Roger Valdez, writing for Crosscut, argues that hospitality and restaurant workers, especially, need paid sick leave not because of the risk that they'll infect customers---there's little empirical evidence to show that---but for the same reason everyone does: "Working while sick or injured can make the underlying condition worse." As evidence, he points to a study about Seattle bar and restaurant workers from 2007, which found that "even the best protected and represented hospitality workers suffer most from work related illness. And of those workers, women suffer more from work related illness and injury."

In the study, 43 percent of hospitality workers reported suffering work-related pain in the previous year. Female workers both worked the hardest and reported the most work-related pain, from things like repetitive stress injuries among hotel housekeepers.
Sick workers who keep working wind up in the emergency room and we pay for that. Workers who get sick and stay sick mean turnover, and that costs employers.
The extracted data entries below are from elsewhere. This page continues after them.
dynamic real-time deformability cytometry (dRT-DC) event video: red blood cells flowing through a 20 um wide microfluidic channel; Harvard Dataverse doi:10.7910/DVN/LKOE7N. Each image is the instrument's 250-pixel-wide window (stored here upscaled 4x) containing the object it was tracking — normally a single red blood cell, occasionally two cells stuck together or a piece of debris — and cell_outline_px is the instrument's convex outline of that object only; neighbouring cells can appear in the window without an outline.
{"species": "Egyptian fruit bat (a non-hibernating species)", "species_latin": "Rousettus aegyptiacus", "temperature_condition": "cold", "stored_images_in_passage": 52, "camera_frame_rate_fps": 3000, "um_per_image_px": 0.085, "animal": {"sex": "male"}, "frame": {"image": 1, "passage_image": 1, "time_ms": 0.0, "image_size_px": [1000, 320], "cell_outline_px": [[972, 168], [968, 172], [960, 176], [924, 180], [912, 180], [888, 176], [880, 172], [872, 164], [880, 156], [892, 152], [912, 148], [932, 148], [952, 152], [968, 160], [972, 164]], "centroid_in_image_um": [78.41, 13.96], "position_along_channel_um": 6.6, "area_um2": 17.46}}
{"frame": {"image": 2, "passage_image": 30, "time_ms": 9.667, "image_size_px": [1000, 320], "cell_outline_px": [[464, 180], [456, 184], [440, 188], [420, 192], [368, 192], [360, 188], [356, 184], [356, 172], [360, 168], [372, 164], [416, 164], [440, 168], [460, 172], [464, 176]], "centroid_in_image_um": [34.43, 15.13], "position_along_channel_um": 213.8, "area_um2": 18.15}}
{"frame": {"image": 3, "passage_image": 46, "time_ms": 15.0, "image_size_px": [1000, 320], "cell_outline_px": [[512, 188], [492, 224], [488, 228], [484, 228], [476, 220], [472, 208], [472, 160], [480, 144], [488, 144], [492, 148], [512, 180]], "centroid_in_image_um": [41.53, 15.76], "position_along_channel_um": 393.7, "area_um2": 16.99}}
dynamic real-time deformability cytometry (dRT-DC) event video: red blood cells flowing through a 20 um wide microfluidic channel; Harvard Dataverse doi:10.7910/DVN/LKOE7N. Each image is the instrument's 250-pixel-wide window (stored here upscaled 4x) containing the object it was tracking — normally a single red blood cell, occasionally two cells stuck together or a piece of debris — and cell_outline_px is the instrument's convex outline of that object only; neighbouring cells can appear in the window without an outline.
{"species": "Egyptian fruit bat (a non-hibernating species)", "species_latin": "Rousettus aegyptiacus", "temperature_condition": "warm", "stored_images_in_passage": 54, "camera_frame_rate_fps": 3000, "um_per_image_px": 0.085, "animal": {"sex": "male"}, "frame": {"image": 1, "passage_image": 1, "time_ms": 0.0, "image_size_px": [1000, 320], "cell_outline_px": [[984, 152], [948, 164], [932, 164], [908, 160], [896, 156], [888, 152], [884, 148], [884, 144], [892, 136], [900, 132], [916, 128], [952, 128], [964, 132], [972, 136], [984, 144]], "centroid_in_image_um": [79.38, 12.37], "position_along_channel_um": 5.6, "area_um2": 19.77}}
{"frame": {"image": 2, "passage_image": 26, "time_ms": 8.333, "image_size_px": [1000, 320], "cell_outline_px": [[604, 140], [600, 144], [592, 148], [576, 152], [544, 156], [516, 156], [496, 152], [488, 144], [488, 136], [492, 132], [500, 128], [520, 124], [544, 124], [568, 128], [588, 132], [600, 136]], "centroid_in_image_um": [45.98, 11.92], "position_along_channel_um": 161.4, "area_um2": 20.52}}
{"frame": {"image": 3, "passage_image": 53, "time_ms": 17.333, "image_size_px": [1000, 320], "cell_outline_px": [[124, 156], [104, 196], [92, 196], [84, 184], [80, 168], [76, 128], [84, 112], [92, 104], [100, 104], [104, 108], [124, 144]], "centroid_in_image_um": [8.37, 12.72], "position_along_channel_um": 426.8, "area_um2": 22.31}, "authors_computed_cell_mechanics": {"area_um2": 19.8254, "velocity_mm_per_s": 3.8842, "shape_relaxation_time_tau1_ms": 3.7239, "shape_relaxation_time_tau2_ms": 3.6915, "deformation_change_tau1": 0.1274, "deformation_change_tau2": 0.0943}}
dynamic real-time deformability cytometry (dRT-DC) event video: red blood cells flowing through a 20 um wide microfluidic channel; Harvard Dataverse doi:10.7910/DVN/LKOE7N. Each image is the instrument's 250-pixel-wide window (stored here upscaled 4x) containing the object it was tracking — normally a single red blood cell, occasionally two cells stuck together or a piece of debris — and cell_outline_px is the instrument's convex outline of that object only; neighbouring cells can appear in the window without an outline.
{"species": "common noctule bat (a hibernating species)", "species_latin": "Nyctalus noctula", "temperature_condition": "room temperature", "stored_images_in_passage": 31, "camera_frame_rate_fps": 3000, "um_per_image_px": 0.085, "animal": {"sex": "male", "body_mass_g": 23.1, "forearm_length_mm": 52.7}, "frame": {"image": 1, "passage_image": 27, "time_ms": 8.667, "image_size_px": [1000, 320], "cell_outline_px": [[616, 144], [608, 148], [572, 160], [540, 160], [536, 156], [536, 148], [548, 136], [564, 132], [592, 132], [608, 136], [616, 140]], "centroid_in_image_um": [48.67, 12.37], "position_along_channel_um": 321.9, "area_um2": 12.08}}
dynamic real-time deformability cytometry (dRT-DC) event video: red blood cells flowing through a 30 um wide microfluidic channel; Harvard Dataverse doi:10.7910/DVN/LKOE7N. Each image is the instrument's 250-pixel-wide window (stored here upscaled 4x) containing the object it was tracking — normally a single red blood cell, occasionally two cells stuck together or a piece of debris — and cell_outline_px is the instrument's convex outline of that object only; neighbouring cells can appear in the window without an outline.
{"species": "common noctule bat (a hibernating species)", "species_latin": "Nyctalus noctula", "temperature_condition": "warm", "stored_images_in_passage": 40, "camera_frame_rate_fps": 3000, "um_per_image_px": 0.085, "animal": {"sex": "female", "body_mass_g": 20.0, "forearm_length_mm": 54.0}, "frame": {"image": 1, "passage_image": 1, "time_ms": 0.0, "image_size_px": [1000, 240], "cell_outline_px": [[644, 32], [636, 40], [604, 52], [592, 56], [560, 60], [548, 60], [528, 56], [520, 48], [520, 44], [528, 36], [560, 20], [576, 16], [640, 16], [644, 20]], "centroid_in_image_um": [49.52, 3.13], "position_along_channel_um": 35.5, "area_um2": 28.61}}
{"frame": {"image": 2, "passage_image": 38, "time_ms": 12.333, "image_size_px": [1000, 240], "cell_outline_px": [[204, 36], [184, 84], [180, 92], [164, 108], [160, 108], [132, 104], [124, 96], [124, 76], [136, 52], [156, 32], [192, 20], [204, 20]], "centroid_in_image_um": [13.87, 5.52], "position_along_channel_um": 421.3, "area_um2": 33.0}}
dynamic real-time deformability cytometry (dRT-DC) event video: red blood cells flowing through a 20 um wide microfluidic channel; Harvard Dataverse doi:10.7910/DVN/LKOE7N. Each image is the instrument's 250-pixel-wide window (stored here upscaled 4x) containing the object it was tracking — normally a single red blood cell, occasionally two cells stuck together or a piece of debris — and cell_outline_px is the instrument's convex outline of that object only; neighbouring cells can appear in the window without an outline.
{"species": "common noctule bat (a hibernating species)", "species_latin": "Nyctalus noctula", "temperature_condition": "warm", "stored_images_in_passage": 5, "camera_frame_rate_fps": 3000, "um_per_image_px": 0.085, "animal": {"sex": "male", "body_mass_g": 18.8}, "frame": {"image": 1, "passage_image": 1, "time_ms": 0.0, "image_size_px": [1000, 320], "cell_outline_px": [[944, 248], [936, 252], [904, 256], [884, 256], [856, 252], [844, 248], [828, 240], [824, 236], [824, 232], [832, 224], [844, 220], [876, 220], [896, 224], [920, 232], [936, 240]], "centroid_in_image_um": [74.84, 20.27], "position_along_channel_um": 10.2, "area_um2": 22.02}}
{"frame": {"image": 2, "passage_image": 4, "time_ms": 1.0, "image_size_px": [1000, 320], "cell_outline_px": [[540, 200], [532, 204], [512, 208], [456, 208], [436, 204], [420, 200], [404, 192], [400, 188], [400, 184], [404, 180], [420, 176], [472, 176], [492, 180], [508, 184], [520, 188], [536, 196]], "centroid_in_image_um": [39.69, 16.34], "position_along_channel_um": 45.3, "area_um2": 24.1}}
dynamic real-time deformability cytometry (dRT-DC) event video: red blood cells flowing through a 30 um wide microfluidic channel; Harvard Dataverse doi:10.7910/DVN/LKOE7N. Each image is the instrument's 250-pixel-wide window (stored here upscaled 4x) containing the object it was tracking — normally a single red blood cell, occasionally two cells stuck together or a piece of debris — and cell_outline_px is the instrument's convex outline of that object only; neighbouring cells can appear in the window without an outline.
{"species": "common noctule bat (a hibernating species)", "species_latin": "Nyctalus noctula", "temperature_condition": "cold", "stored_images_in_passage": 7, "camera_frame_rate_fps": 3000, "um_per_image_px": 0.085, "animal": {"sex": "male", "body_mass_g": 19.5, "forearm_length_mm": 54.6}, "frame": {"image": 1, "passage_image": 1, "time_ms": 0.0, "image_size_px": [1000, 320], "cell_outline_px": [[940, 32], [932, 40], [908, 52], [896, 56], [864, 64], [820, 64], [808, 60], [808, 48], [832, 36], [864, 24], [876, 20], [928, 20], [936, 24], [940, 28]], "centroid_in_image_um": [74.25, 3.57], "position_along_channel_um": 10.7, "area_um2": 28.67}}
And when workers get sick and stay sick they can’t move ahead economically, which means a permanent underclass of workers who work but don’t contribute more to the tax base and cost more in the long run.

The current version of the paid sick leave ordinance, which allows workers at restaurants and bars (and, presumably, in other industries that rely less heavily on tips) to trade shifts in lieu of taking paid leave seems like a sensible compromise that will prevent workers from staying sick longer than necessary, so they can get back on the job.